Evaluating performance

So of course the question is: how does this T5-based approach compare to Open-Sesame? I trained the model on the same breakdown of train/dev/test documents from FrameNet as Open-Sesame, and I tried to use the same metrics as Open-Sesame so the results would be a fair apples-to-apples comparison. I also trained 2 variants of the T5 model - one variant using t5-base which is about 850MB, and another using t5-small, which is about 230MB.

The results are as follows on the Open-Sesame test set:

Task Sesame F1 Small Model F1 Base Model F1
Trigger identification 0.73 0.70 0.72
Frame classification 0.87 0.81 0.87
Argument extraction 0.61 0.70 0.72

The base model performs pretty similarly to Open-Sesame at task identification and frame classification, but performs significantly better at argument extraction.

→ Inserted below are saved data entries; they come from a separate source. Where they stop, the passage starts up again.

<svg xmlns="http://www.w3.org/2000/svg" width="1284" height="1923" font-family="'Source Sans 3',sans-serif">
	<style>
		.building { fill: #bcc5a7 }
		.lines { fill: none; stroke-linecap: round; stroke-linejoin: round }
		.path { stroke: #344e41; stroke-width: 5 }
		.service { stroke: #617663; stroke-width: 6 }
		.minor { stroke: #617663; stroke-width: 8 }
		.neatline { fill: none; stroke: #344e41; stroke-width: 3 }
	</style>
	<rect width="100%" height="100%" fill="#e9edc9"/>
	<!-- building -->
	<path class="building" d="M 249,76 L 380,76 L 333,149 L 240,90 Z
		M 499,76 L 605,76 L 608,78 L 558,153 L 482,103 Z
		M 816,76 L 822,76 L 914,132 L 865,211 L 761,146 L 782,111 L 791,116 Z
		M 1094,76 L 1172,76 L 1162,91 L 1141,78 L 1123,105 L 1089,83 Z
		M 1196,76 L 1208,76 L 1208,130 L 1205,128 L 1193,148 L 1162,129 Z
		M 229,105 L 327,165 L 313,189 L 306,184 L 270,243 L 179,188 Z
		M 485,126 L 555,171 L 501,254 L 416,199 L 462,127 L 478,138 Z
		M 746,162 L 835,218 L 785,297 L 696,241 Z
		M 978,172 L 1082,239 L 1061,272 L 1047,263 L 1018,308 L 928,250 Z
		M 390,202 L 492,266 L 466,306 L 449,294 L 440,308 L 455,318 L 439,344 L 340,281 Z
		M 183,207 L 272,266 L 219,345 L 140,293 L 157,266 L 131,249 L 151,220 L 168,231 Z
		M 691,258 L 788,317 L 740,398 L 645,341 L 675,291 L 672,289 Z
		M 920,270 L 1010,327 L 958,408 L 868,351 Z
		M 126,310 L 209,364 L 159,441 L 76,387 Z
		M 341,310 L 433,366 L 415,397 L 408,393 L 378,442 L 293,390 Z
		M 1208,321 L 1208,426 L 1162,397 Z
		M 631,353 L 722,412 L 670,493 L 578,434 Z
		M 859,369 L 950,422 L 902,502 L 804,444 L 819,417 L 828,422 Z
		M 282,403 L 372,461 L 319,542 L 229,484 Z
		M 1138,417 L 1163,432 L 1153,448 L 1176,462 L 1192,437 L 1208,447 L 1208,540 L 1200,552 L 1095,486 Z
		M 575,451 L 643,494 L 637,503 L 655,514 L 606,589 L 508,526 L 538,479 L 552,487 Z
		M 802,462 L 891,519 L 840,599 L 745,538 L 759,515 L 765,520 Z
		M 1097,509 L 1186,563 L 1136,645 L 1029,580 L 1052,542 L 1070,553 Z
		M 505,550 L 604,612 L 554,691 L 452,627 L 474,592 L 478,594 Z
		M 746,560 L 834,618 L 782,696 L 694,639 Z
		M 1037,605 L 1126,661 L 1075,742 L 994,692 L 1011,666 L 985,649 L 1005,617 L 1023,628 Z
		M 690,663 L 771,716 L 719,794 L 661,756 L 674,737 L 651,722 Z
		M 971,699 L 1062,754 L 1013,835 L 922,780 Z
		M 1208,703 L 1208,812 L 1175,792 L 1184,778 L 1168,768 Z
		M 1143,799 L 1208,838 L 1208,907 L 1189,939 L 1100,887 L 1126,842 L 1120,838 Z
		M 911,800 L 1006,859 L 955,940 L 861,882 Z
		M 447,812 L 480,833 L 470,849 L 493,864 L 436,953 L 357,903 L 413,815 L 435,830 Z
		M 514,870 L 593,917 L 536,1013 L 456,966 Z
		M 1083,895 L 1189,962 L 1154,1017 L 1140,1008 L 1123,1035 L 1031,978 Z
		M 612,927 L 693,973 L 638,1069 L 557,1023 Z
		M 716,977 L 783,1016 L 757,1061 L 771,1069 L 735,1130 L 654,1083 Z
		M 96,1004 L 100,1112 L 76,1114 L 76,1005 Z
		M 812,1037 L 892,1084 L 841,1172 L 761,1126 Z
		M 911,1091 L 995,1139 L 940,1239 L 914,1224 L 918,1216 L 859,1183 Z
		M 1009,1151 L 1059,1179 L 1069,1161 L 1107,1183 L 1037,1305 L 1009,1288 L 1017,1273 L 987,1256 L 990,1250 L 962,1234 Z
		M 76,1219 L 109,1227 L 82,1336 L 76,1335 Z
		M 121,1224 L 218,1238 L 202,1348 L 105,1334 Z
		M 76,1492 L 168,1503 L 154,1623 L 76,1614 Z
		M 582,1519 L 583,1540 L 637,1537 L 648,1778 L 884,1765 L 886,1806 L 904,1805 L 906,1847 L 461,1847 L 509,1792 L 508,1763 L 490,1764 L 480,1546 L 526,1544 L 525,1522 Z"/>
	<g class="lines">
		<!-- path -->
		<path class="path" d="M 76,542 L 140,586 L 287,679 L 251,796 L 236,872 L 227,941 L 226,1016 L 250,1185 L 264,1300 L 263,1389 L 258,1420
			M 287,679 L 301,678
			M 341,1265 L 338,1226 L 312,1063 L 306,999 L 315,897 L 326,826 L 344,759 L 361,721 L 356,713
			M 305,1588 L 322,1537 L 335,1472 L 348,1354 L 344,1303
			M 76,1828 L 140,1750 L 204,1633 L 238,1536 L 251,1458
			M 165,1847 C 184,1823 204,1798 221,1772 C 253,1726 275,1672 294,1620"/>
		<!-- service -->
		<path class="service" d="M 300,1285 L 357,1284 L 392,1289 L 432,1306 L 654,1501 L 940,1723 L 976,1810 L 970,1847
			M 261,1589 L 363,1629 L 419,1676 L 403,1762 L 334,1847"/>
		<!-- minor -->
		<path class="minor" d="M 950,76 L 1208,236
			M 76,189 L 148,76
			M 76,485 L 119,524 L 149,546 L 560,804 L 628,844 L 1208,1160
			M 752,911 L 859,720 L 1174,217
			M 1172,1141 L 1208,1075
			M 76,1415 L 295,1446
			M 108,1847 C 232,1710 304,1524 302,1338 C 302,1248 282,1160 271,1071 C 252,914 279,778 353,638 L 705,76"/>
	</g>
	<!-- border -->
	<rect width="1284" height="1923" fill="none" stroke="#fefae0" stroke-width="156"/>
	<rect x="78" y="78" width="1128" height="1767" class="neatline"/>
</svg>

The small model performs a bit worse than the base model, and under-performs Open-Sesame on trigger identification and frame classification, but is still significantly better than Sesame at argument extraction.

Next steps

I expect there’s still more improvements that can be made to help Frame-Semantic-Transformer perform even better than it does now:

  • I didn’t tune hyperparams much, so I’m sure there’s a few more f1 points to be squeezed out from that.
  • I worry that the model is overfit on FrameNet training data and won’t perform as well on real-world tasks; this will need more investigation and testing.
  • The Open-Domain Frame Parsing paper talks about using numbers to mark spans in argument extraction which might improve performance on argument extraction.
  • The paper also tries using custom decoders per task instead of the standard T5 text decoder.
  • There are even larger T5 models to try using, like t5-large and t5-3b which could perform even better.
  • FrameNet lexical units don’t cover everything, so it’s probably possible to use some sort of clustering of lexical units to give better hints to T5 for frame classification.

Longer term, it would be great to expand this to bigger / better datasets than FrameNet (ex. multi-lingual framenet) that can be used to train the model. It would be awesome as well to try to generate more frames / lexical units for FrameNet automatically using a technique like what was done to generate Atomic10x in the paper Symbolic Knowledge Distillation - from General Language Models to Commonsense Models

Any contributions to the project or thoughts/feedback is welcome!